31 Mart 2014 Pazartesi

Önüm arkam sağım solum mim!


Başlığa kanmayın canım dört bir yandan mimlenmiş falan değilim... sadece sevgili  Harika oldu!  Türkan Engin beni mimlemiş... öncelikle teşekkür ederim ama çok zor  bu sorulara yanıt vermek... bayağı bir düşünmem gerekecek... neyse başlıyorum hadi bakalım...


 1. Neden ''blog'' adın?

Aslında blogumun adını önce "sedoşuncicileri" koymuştum ama buna çok benzeyen bir blog adı daha olduğunu görünce düşündüm düşündüm ve kumaşlarım arasında en sevdiklerimin siyah dantellerim olduğundan yola çıkarak "siyahdantel" koydum...  

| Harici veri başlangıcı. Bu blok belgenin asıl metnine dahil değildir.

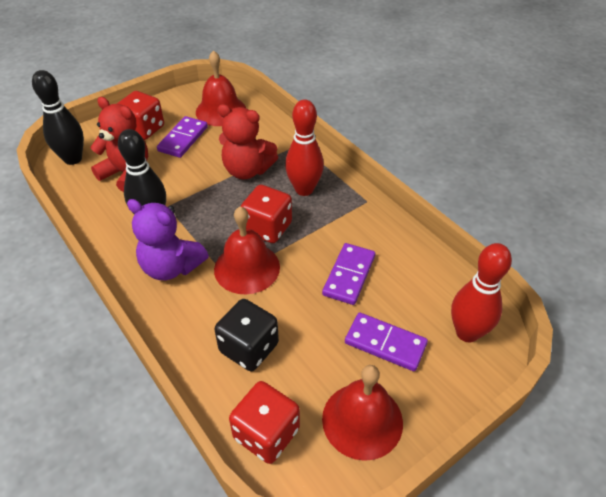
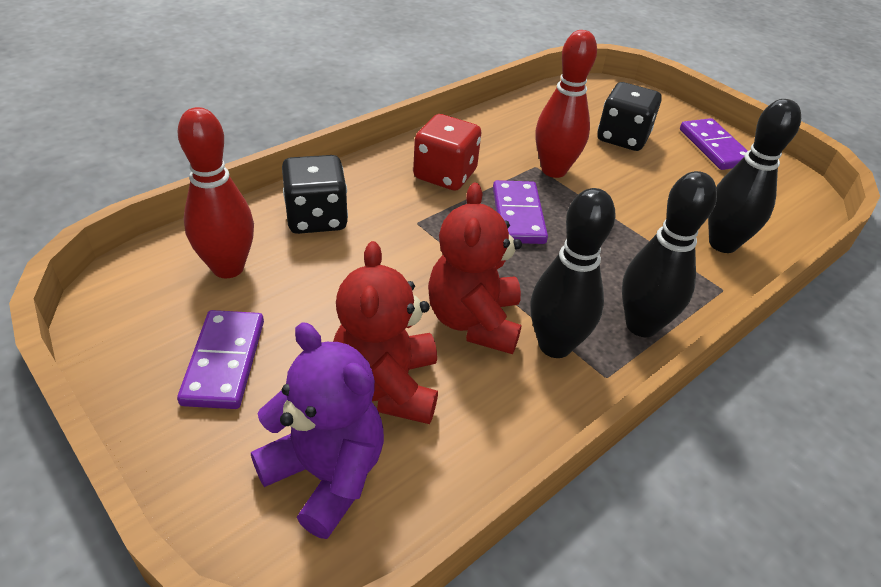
black bowling pin: [32,70,84,165] [118,129,166,214] = 2 -> [530,188,616,358] [622,171,717,337] [708,99,801,253] = 3
black dice: [214,299,279,371] = 1 -> [282,155,348,234] [597,82,662,151] = 2
red bell: [196,50,246,126] [214,206,280,294] [322,365,403,461] = 3 -> none = 0
red dice: [117,91,164,140] [229,381,300,464] [241,185,292,243] = 3 -> [413,114,482,191] = 1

 2. Hayat felsefeni belirleyen söz nedir?

" uzak dur mutlu ol "...  Beni sürekli üzen kişilerden uzak durmaya çalışıyorum, mümkün olduğunca iletişimimi minimuma indiriyorum, eğer ben birilerini üzen davranışlarda bulunuyorsam hatalarımdan ders almayı biliyor ve bir daha o davranışı mümkün olduğunca yapmamaya çalışıyorum, yani bana ve çevreme huzursuzluk veren şeylerden uzak durarak kendimi mutlu ediyorum...   

3. Kendinle ilgili 3'ü doğru 4 şey nedir?

* mesleğimi çok seviyorum...
* mutfak işini severim ama temizlik yapmayı asla...
* dikiş dikmeyi de çok sevdim...
* yaratıcı birşeyler ortaya çıkarmaya  ve çıkaranlara ise bayılıyorum...

Şimdiiii sanırım benim de birilerini mimlemem gerekiyor.... mmmmm.... O zamaaaaan ben de  sevgili
 Mirayın bohçası Miray'ı mimliyorum...





27 Mart 2014 Perşembe

Siyah Kloş Etek / Black Circular Skirt


Yine aynı şey oldu... aklımda dikmeyi planladığım bir sürü şey varken birden kendimi kloş etek dikerken buldum... kumaşım İstanbul'dan aldığım parça kumaşlardan yine... aslında bu kumaşla bluz yapmayı planlamıştım hep ama kumaş biraz kalınca yakan bir kumaş olduğundan ve havalar ısınmaya başladığından birden bire kloş etek yapmaya karar verdim... iyi ki de yapmışım... ağır, dökümlü bir kumaş olduğundan kloş eteğe çok uydu ve çok beğenildi...

bugün birçok iltifat almamın yanında öğrencilerim "hocam eteğiniz çok güzel!" dedi resmen... ve ben de bu kez kendimi tutamadım ve "ben diktim" deyiverdim... hatta çıkışta hiç tanımadığım bir veli bile bugün çok şık olmuşsunuz deyiverdi... gerçekten çok şaşırdım ve otomatiğe bağlanmışçasına "kendim diktim" deyiverdim... sonra dönüp sırıta sırıta yoluma devam ettim...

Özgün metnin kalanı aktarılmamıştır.